Au bout de mon âge / Qu'aurais-je trouvé ? / Vivre est un village / Où j'ai mal rêvé (Louis Aragon, chanté par Ferrat)

Un châtaignier, le dernier grand, le tout dernier de haute futaie, vient de rendre l'âme. Cette fois, l'ère des grands arbres de la Chanson française est révolue. Grande voix, bel auteur, belle gueule, insoumis impénitent, moustaches considérables, le grand Jean des sources, l'Ardêchois est mort. On reste hébété, la gorge nouée, un douloureux pincement au coeur. Cent chansons nous viennent aux lèvres. Ce répertoire nous habitait. Nous habite. Un arbre s'absente, la forêt nous paraît décimée. 

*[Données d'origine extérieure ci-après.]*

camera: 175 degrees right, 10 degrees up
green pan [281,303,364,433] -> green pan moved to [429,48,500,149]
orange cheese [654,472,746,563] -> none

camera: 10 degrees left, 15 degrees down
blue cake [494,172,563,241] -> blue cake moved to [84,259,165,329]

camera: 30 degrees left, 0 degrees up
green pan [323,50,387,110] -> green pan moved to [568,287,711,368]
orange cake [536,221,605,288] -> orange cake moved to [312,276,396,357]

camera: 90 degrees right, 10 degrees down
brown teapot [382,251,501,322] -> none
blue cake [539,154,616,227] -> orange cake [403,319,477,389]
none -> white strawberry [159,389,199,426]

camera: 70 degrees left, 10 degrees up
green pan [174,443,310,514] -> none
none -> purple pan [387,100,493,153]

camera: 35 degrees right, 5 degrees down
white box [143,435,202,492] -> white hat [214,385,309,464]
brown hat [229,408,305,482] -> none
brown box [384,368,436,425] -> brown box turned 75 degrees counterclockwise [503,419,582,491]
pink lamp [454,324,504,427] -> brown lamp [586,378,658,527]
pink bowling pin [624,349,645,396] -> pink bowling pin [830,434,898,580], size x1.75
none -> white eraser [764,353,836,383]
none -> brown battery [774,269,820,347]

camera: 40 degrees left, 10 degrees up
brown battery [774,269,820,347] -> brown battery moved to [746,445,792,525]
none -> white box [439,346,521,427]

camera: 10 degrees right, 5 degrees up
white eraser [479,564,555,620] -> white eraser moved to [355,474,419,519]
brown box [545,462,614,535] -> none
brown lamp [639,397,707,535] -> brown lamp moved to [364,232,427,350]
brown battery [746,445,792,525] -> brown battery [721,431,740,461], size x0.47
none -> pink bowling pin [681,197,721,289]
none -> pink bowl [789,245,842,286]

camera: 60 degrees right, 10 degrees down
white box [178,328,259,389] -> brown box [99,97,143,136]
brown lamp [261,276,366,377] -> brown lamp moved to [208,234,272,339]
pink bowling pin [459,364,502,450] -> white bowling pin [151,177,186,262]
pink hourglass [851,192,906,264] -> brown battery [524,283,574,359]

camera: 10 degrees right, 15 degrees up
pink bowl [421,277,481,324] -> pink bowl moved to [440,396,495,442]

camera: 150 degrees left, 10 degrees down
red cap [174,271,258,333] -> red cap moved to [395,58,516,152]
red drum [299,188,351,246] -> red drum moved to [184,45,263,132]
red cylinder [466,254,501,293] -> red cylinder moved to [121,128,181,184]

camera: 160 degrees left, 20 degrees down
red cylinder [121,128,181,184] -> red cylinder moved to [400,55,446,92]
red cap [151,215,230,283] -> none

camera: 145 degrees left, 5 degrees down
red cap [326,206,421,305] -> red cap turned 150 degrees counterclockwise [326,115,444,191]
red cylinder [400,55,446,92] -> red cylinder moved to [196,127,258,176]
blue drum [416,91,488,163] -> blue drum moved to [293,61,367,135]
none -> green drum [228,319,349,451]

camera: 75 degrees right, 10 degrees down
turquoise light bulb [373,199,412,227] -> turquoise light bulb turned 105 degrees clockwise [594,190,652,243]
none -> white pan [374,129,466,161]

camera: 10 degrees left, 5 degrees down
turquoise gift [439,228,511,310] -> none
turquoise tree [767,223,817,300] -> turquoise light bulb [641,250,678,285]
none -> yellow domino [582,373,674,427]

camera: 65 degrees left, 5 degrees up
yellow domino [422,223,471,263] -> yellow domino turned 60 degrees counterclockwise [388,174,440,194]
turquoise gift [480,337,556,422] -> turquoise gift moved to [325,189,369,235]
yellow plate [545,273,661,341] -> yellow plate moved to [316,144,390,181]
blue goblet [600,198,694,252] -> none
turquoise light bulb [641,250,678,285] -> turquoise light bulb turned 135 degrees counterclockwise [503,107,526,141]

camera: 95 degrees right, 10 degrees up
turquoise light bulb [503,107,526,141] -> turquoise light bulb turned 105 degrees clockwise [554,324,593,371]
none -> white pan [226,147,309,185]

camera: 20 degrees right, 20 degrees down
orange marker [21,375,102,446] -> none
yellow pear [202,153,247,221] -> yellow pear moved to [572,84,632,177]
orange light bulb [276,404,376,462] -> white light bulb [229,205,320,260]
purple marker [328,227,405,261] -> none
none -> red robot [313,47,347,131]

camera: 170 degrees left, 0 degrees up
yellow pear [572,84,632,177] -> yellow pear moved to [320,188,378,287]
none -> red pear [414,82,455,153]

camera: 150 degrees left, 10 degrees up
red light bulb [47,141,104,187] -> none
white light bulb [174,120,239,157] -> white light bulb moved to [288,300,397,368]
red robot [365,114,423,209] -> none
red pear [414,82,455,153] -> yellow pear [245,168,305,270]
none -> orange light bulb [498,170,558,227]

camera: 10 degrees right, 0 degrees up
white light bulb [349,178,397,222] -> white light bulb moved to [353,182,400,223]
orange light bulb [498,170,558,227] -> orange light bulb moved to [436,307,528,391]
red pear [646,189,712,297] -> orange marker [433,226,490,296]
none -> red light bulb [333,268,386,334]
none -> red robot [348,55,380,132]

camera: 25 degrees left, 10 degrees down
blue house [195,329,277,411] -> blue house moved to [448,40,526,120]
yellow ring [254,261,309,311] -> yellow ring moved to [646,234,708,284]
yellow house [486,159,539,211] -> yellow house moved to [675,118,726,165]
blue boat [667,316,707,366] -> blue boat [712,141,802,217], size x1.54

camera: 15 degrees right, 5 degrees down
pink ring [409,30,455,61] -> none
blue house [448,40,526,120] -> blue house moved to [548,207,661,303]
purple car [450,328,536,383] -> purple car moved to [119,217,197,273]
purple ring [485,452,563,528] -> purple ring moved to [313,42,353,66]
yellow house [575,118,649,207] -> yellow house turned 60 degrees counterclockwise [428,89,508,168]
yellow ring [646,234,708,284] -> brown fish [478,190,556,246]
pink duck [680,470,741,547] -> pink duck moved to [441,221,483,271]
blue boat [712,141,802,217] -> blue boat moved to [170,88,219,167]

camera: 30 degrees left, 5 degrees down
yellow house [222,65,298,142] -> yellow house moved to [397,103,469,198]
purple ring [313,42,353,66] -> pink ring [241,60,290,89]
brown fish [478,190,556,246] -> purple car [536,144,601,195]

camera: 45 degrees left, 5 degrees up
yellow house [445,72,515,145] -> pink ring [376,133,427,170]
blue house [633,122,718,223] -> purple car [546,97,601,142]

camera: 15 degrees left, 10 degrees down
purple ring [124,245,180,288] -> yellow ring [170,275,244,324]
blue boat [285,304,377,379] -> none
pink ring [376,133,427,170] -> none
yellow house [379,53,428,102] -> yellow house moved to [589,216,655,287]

Il est, avec Brassens, Ferré, Brel, une des griffes magistrales de la Chanson française. Comme ses glorieux pairs, c'est un type à caractère, un amoureux du texte, un genre d'homme intraitable, un type à part. Aimé de la foule dans laquelle il a contribué à répandre la poésie, il est peu prisé des instances et des censeurs du tube cathodique qu'il incommode et indispose avec ses coups de gueule et ses prises de position.  Ceci ne l'empêche pas de culminer. Son très récent "best of" en trois albums l'atteste : Ferrat cartonne. Il s'est établi dans une sorte de clandestinité dorée : il n'est entendu que de ceux qui désirent l'entendre. Un "public privé" considérable. Plébiscite ! Ferrat est en mille salons, sur cent mille lecteurs. Il crache le feu et sème la tendresse d'une voix de crooner sublime. La foule en redemande. A la foule, ses goûts les plus ancrés, ses indéfectibles prédilections, les ondes ne les commandent pas. Et Ferrat est une de ses voix monumentales. Il a quelque chose d'un flambeau, sa place est faite malgré les obstacles et les pépères de la rétention qui sévissent au royaume frelaté des ondes. Ferrat est passé, sans négociations, sans accommodements, au travers des mailles du filet. Contre vents (des mauvais) et marées (souvent pestilentielles). A cela, on ajoutera que Ferrat n'avait pas le goût de courtiser, même son public. Il s'était depuis des lustres rangé des tréteaux. On ne le voyait que très rarement sur le petit écran, trop petit sans doute pour la stature hors normes du chanteur. Il n'avait pas non plus la manie de se répandre en interviews. Ferrat ne s'est, somme toute, acquitté que d'une seule obligation envers son public : lui prodiguer de belles chansons. Cela suffisait à son bonheur, semble-t-il.    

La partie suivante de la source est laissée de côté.